Sonntag, Oktober 28, 2007

die räuber


Es reicht.
Jedes Jahr im Frühling, so um die Osterzeit, stiehlt man mir eine meiner Stunden. Ich hasse das.
Da kommt einer daher, immer zur Nachtzeit, und holt sich eine Stunde. Und wenn ich dann aufwache, ist sie weg.
Mein Frühling, mein Sommer, mein Leben ist um eine Stunde kürzer.
Da beginnt die schönste Zeit im Jahr und diese schönste Zeit ist um eine Stunde kürzer. Diese Stunde, die gerade zu jener Zeit so kostbar wäre. Ich hätte diese Stunde gebraucht. Sehr notwendig sogar.
Ich habe diese Stunde schon eingeplant.
Damals, im Frühling. Ich wollte genau in dieser Stunde in der Sonne sitzen. Diese eine Stunde wäre die wunderbarste Stunde des ganzen Sommers geworden. Diese Stunde fehlte mir den ganzen Sommer über.
Der Sommer war um eine ganze Stunde kürzer! Und das gerade bei uns, wo der eh schon so kurz ist. Ich leb’ ja schließlich nicht in Kalifornien sondern im Gebirg’. Da, wo die Sonn’ wegen der hohen Berg' ohnehin weniger lang scheint als anderswo.
Und den ganzen Sommer lang habe ich diese Stunde nicht mehr zurückbekommen. Nicht mal im September habe ich sie zurückbekommen.
Weißt du, wann ich sie zurückbekommen habe? Heute. Ja, heute. Das ist nicht zu glauben, nicht wahr? Aber so ist das. Eine Frechheit ist das. Unfassbar ist das. Heute bekomme ich sie zurück. Mitten in der Nacht. Heute, an diesem grauen Regentag bekomme ich die Stunde zurück.
Ich will diese Stunde nicht! Nicht heute!
Jedes Jahr dasselbe Theater. Jedes Jahr der Ärger. Mir reicht das. Ich will an einem depressiven Spätoktobertag keine Stunde dazu haben. Ich will nicht, dass der Oktober eine Stunde länger dauert. Ich will auch nicht, dass der November eine Stunde länger dauert. Ich will prinzipiell nicht, dass der Winter eine Stunde länger dauert. Das bedeutet eine Stunde länger rinnende Nase, Halskratzen und Frostbeulen.
Ich will diese gestohlene Stunde im Juni wiederhaben. Oder im Juli. Meinetwegen auch im August. Aber nicht Ende Oktober.
Ich werde heute all die Stunden, die man mir gestohlen hat und wieder gebracht hat, vor die Wohnungstür legen. Da haben sich einige angesammelt in all den Jahren. Ein großer Haufen ist das. Morgen früh sollen die kommen und den ganzen Krempel aufladen. Im Juli können sie mir die Stunden bringen. Oder im August. An einem warmen, klaren, sonnigen Tag. Da will ich dann die gestohlenen Stunden alle auf einmal.
An einem Sonntag.
Gleich nach dem Frühstück.

4 Kommentare:

saxana hat gesagt…

Ganz genau, Amadea. Ich willlll das auch so!

saxana hat gesagt…

sbjdcwr

Anonym hat gesagt…

Fliegen Sie mal nach Osten, madame Amadea, ich meine richtig weit. Alle paar Stunden wird einem da eine Stunde geklaut. Und man muß schon noch viel weiter, bis auf den Pazifik hinaus, um die zurückzubekommen. Wer macht das schon? Das ist gemein.

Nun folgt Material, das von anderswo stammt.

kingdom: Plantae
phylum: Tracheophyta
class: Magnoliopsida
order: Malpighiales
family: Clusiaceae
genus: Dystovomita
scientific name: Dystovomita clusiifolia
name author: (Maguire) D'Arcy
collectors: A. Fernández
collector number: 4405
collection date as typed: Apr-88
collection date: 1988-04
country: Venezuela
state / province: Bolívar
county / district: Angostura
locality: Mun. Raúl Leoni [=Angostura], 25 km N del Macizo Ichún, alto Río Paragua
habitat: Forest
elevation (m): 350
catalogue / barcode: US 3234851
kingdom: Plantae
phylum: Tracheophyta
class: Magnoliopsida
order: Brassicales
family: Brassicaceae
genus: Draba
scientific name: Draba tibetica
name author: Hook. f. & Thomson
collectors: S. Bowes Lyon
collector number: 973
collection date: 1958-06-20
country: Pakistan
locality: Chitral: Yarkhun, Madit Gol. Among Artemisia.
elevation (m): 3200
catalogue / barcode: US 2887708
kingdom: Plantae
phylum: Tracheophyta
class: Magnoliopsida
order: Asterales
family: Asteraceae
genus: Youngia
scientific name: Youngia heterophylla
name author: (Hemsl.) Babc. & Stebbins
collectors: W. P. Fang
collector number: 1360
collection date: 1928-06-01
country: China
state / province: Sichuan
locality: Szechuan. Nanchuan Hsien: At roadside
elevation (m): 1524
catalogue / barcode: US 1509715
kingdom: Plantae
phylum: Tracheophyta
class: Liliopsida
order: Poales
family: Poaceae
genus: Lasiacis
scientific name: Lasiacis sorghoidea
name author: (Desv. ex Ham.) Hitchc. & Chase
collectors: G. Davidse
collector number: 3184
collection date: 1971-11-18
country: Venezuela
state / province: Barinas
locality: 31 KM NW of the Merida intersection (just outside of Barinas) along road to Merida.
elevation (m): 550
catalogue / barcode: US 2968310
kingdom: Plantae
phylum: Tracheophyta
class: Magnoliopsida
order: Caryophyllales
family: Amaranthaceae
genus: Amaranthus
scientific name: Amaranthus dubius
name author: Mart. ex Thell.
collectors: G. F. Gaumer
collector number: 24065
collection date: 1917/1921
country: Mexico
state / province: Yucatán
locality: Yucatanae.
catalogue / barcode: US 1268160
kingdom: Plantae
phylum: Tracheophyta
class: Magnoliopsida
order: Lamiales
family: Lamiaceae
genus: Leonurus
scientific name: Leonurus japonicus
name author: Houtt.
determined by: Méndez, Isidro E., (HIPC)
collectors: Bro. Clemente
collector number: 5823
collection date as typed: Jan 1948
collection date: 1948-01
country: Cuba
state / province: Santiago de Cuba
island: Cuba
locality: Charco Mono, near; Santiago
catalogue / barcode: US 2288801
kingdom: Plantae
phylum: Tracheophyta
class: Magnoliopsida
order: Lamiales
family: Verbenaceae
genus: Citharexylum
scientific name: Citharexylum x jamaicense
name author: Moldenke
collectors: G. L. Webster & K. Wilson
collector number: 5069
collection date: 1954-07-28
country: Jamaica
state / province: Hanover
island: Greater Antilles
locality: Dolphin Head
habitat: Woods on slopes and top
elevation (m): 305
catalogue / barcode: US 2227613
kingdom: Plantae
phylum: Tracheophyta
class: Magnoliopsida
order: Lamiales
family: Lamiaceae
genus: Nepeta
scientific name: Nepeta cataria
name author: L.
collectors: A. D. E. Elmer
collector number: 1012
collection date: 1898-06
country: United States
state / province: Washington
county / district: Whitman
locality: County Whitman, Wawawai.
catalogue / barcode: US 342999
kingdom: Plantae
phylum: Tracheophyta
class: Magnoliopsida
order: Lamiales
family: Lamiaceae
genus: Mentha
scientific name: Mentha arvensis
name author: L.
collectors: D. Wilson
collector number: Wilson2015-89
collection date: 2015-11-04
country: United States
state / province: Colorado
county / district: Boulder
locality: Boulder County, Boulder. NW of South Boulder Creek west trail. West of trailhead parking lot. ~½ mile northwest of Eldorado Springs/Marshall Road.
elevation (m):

amadea's world hat gesagt…

saxana, und heute war alles wieder so wie immer. Schnee weg. Und die Sonne ganz tief. Und das Licht wunderbar.

t.m. Ich war noch nicht mal im ehemaligen deutschen Osten. Ich will das eh mal machen. Und Russland. Das wär interessant. So viel was man tun will und sehen.